Happy Mother’s Day!
Happy Mother’s Day to all the Moms out there! Thanks for all you do.
Each corner of the world is made a better place when there is a loving mother there. We always need more loving mothers, too.
A special Happy Mother’s Day to my Mom out in California, where she is still going strong at 81. An active docent and always on the go, driving her ’69 Chevy classic car around town. For all those times of love, encouragement and support – extending from my childhood to more recent times – I thank her from the bottom of my heart.
With a H/T to Instapundit, here is a touching Mother’s Day tribute from Rachel Lewis to her Mom. I was particularly struck by her poignant reflection on what good parents do when raising their children:
…It wasn’t all perfect; but that’s what makes us normal. My parents went to a church none of us kids particularly cared for very much and that caused a lot of conflict in later years. But do you know what? I’m glad for it. I’ve always thought that if everything had been done exactly as I wanted when I was growing up, I’d be a real a**h*l* by now, out in the real world where almost NOTHING is how you want it. And the thing is, at some point you have to ask yourself if whatever your parents did that you didn’t like was done out of their true, sincere belief that it was the right thing to do.
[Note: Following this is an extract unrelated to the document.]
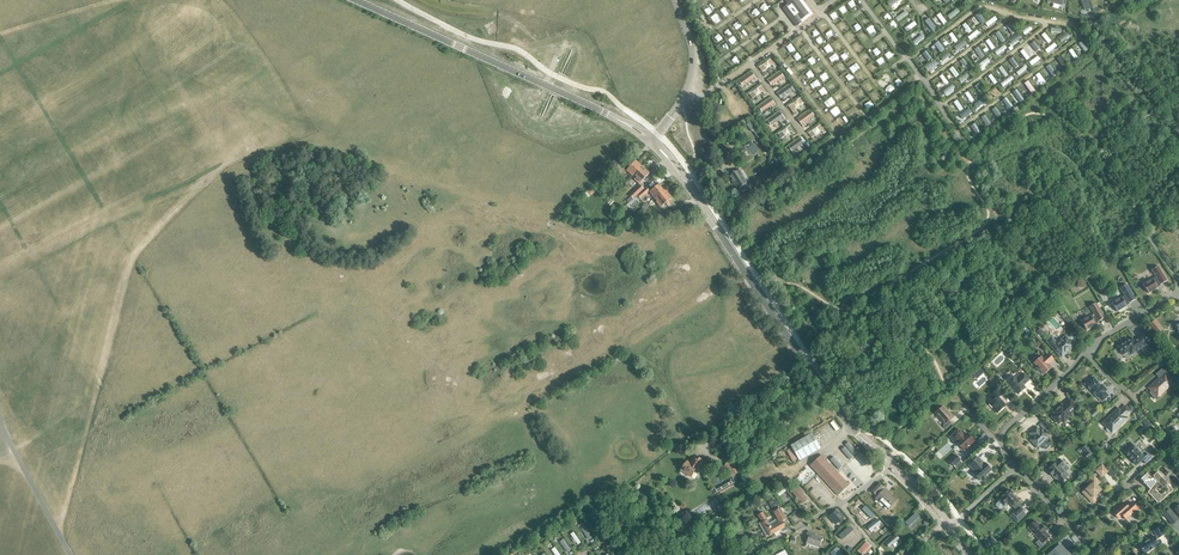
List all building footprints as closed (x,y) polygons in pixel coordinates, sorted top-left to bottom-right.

I asked myself that question and the answer was yes…
Every parent knows that it is natural for all children to want things done exactly as they desire it. But what appears to have changed in too much of our society today is the notion that Moms and Dads should accommodate these immature demands of children, thereby negating the teaching of an important life lesson described by Ms. Lewis. Failing to teach that lesson does children absolutely no favors, yielding only the unfortunate long-term side effect of making it harder for children to adapt when they leave the nest and discover, to their utter amazement, that the real world doesn’t operate according to their whims.
So a special added thanks to the Moms (and Dads) who understand this “old” lesson of parental leadership and do their best to prepare their children for the responsibilities that go with living independently as an adult.